_Kutipan Halaman_.
3 Tahun dalam Gejolak Penolakan, Terminal LNG Sidakarya Jadi Dibangun

Denpasar, IDN Times - Selama tiga tahun dalam gejolak penolakan, pembangunan Terminal Liquefied Natural Gas (LNG) di Sidakarya, Kecamatan Denpasar Selatan, Kota Denpasar diputuskan berlanjut. Informasi ini berasal dari pihak Pemerintah Provinsi (Pemprov) Bali melalui Gubernur Bali, Wayan Koster, pada 4 September 2025 lalu.
Koster mengatakan, Terminal LNG akan dibangun di titik berjarak 3,5 kilometer (km) dari pesisir pantai Sidakarya. Lelaki asal Desa Sembiran ini telah bertemu Menteri Lingkungan Hidup Republik Indonesia, Dr Hanif Faisol Nurofiq, di Jakarta Selasa lalu, 2 September 2025. Sebelumnya, pada 27 Mei 2025 lalu. Menurut Koster, Menteri LH telah memberikan sinyal hijau kelanjutan pembangunan LNG di Bali.
Kala itu Hanif mengatakan pembangunan LNG bisa berlanjut dari sisi lingkungan, dengan syarat penguatan mitigasi dampak ekologis.

_Soal Latihan_.
[1] Ubah bagian berita tentang Terminal LNG Sidakarya yang diawali kata-kata "Koster mengatakan, Terminal" dan diakhiri "mitigasi dampak ekologis." dengan mengganti "pesisir pantai" menjadi "garis pantai".
[2] Menurut berita tentang Terminal LNG Sidakarya, berapa jarak titik pembangunan terminal itu dari pesisir pantai Sidakarya?

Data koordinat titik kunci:
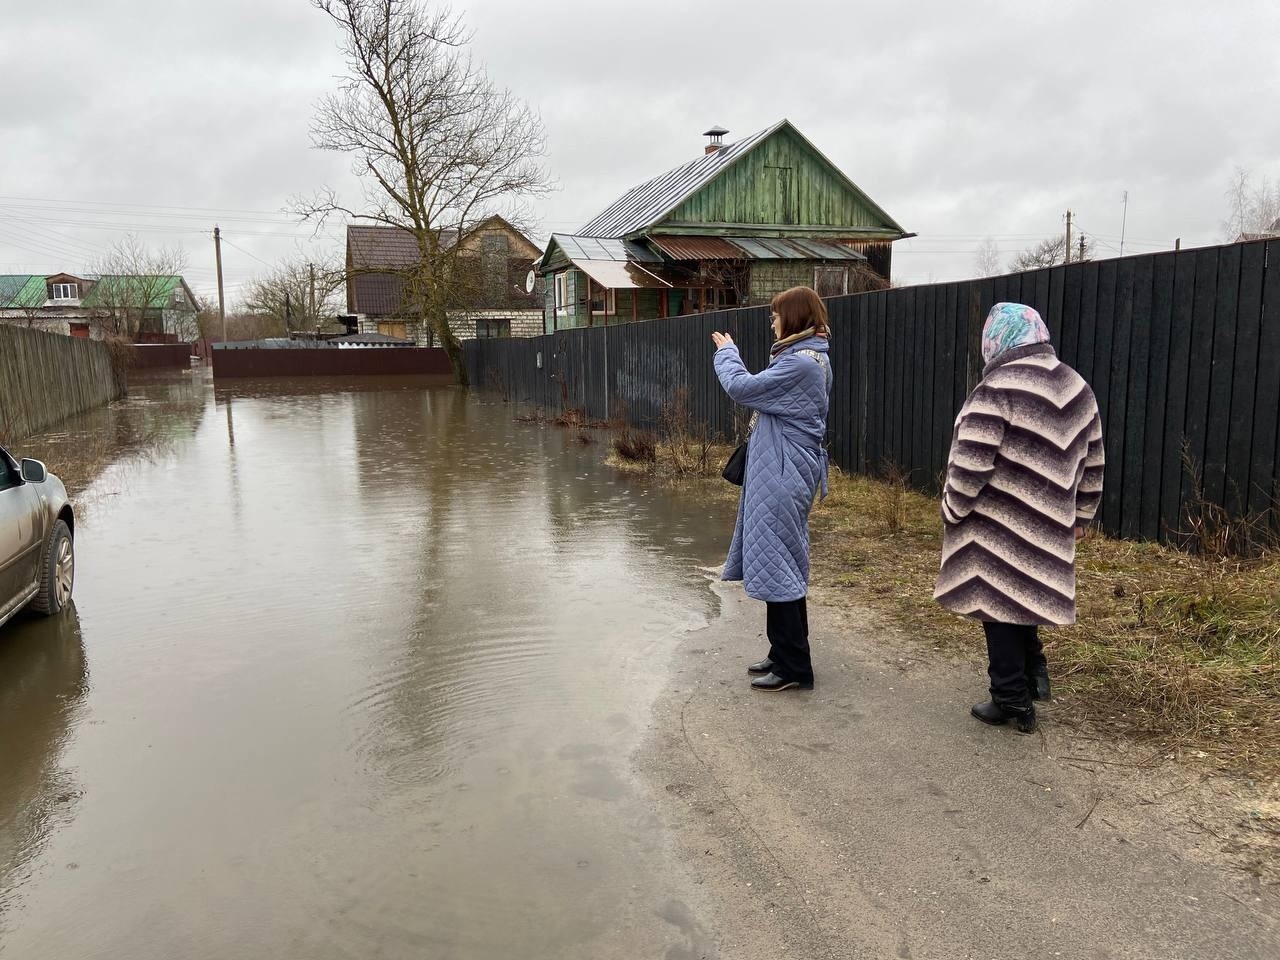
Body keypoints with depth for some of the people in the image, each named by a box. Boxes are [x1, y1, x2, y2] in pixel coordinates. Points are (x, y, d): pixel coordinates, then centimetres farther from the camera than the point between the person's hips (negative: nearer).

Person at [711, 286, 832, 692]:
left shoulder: (801, 362, -18)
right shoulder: (811, 358, 14)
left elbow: (742, 387, -14)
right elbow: (759, 390, 16)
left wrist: (726, 352, 0)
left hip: (784, 476, -11)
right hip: (782, 472, 11)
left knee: (777, 565, -5)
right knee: (784, 565, 16)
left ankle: (793, 667, 4)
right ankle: (785, 654, 27)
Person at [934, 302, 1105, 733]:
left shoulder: (999, 387, -16)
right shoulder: (1077, 388, 8)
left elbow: (971, 461, -18)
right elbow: (1091, 463, 13)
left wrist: (954, 509, -5)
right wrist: (1081, 516, 21)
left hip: (999, 524, -7)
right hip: (1047, 523, 7)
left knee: (998, 601, 4)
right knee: (1022, 594, 23)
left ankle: (1012, 700, 11)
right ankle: (1034, 673, 30)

_Jawaban Berurutan_.
[1]
Koster mengatakan, Terminal LNG akan dibangun di titik berjarak 3,5 kilometer (km) dari garis pantai Sidakarya. Lelaki asal Desa Sembiran ini telah bertemu Menteri Lingkungan Hidup Republik Indonesia, Dr Hanif Faisol Nurofiq, di Jakarta Selasa lalu, 2 September 2025. Sebelumnya, pada 27 Mei 2025 lalu. Menurut Koster, Menteri LH telah memberikan sinyal hijau kelanjutan pembangunan LNG di Bali.
Kala itu Hanif mengatakan pembangunan LNG bisa berlanjut dari sisi lingkungan, dengan syarat penguatan mitigasi dampak ekologis.

[2] 3,5 kilometer.